# [EXERCISE REQUIREMENTS]
1) Translate this sentence from the post about Snapchat's model into Spanish: "Sites such as Facebook and Twitter allow and encourage third-party apps to connect to their API."
2) Continue the post about Snapchat's model from the point where it stops.

Cody Hatfield

Why I Think Snapchat's Model is Flawed

This post originally appeared on Medium

A few days ago, a large amount of Snapchat photos and videos were leaked online in what is being called “The Snappening.” Snapchat immediately sent out a statement saying they were not responsible for the leak and the blame should be set on third-party apps.

A third-party application named Snapsaved took responsibility, admitting their servers were breached and 500MB worth of images was accessed.

Ever since Snapchat has become popular, there have been a number of third-party applications built that use Snapchat’s API. Some of these apps allow Snapchat users to send and receive snaps on devices and platforms they normally couldn’t. Some of these apps, such as Snapsaved, allow users to download and save snaps without the sender knowing. This defeats the whole purpose of Snapchat, photos disappearing a few seconds after being viewed. This is also a big threat to the privacy of Snapchat’s users, which is why they are trying to get rid of any third-party apps that use their API.

An API, or Application Programming Interface, is what a mobile app uses to connect to the “cloud,” or a company’s servers. It can be thought of as a web browser for computers. Instead of a human typing in a url like and getting back a nice looking web page, an API uses a url like and gets back a bunch of data. It then transforms or uses this data in a way that is useful to a user. The url an API uses is no different than the url a human uses when browsing the web. Because of this, a human could type in an API url if they wanted. All you would see is text that probably doesn’t make much sense.

Third-party apps do just this. They browse the internet using urls that are meant for computers and not humans.

This capability is perfectly fine in most cases, and in a lot of cases is even supported by companies. Sites such as Facebook and Twitter allow and encourage third-party apps to connect to their API. However, Snapchat does not.

The reason for this is obvious. Snapchat’s entire user experience centers around the idea that when you send a photo, it is only shown for a few seconds and then disappears forever. These photos are encrypted and stored on Snapchat’s servers. When someone views a snap, it is downloaded to their phone, shown for a few seconds, and then deleted from their phone and from Snapchat’s servers. Sounds simple, right? Problems arise when third-party apps start browsing Snapchat’s API. These apps can download photos with a user’s username and password, just like the Snapchat app. But once the photo is downloaded, Snapchat cannot guarantee that it gets deleted forever. In the case of Snapsaved, they save user’s photos on their servers.

# [INFORMATION]
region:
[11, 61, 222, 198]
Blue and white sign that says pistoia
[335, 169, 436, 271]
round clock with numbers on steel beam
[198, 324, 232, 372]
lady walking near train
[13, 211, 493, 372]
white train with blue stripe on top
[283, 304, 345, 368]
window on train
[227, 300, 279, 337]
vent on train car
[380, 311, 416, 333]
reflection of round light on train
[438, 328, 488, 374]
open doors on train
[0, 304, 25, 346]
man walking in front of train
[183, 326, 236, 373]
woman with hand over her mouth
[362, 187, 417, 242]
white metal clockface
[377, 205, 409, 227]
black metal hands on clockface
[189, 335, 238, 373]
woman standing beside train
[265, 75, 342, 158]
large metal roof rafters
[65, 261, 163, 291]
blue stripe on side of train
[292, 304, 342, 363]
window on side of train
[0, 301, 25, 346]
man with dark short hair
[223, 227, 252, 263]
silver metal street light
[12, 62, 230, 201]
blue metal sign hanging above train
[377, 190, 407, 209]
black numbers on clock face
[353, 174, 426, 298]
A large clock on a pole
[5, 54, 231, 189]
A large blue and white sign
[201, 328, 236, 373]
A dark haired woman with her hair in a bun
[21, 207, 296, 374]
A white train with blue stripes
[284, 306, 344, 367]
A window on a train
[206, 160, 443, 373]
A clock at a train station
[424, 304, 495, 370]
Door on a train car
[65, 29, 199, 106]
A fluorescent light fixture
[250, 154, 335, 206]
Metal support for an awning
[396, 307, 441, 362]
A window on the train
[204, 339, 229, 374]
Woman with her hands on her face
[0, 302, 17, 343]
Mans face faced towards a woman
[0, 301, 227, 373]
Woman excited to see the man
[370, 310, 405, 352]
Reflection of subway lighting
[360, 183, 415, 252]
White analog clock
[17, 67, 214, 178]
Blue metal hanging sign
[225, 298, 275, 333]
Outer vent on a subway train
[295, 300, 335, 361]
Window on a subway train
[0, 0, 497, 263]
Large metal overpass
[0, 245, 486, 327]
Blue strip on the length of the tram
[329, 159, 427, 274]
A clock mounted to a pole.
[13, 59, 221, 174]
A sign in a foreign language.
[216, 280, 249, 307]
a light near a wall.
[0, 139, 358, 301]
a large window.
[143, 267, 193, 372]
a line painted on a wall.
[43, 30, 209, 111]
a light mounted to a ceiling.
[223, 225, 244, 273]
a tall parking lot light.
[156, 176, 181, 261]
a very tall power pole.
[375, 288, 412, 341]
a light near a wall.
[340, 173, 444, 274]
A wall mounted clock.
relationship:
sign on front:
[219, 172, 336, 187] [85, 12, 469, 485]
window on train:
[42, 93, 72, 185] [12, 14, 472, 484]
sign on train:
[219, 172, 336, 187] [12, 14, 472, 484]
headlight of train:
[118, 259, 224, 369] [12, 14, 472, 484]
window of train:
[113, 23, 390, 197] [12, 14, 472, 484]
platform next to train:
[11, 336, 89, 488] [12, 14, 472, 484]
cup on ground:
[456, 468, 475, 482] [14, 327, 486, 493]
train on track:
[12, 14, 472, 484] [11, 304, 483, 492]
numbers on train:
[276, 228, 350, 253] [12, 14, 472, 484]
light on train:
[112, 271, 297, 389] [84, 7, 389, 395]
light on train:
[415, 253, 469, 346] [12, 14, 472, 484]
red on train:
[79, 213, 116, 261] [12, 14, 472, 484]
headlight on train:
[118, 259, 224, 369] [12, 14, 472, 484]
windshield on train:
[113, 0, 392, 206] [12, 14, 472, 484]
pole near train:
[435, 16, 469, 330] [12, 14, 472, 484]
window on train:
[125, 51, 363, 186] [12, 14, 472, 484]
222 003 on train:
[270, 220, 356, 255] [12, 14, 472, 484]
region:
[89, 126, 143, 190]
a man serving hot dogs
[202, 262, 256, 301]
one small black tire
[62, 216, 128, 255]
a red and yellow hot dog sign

# [REPLIES]
1) Sitios como Facebook y Twitter permiten y fomentan que las aplicaciones de terceros se conecten a su API.

2)
Third-party apps that allow users to save the snaps they receive are the reason why thousands of photos have been leaked.

This is the approach that Snapchat has taken when trying to explain the situation to the press and to their users. They are telling users to not trust any third-party apps that ask for your username and password. They have even started contacting Apple and Google to try and ban any third-party apps from being on their app stores.

But not all third-party apps are to blame.

A few months ago, I started working on a third-party Snapchat application for Mac OS X called Snappy. We realized that there was no way to view or send snaps from your computer. There was no Snapchat website or desktop app, only the mobile app.

We saw an opportunity.

Snappy was released to the Mac App Store in June of 2014. It allowed people to view snaps from their friends and send snaps using the built-in camera on their computers. You could also apply stylish and funny filters to your photos before sending them. Snappy did not allow you to save snaps and did not prevent snaps from disappearing. It worked exactly like Snapchat. The photos disappeared after they were shown.

Snappy, Snap from your Mac

We had no intention of interfering with Snapchat’s model or putting people’s privacy at risk; two things that other third-party apps do.

Instead, we wanted to enhance the experience of Snapchat by simply allowing people to use it on their computers. And we did this quite successfully.

Snappy peaked in the U.S. charts as the number three social networking app available to download. We exceeded our initial goal of downloads, set before even starting development. And we did this without spending a penny on marketing or advertising. (Actually, we wasted $10 on Facebook advertisements that only turned into a handful of downloads)

We have spent countless number of hours on Snappy. What started as a fun side project for a few college students turned into a project much larger and much more time demanding than we first anticipated.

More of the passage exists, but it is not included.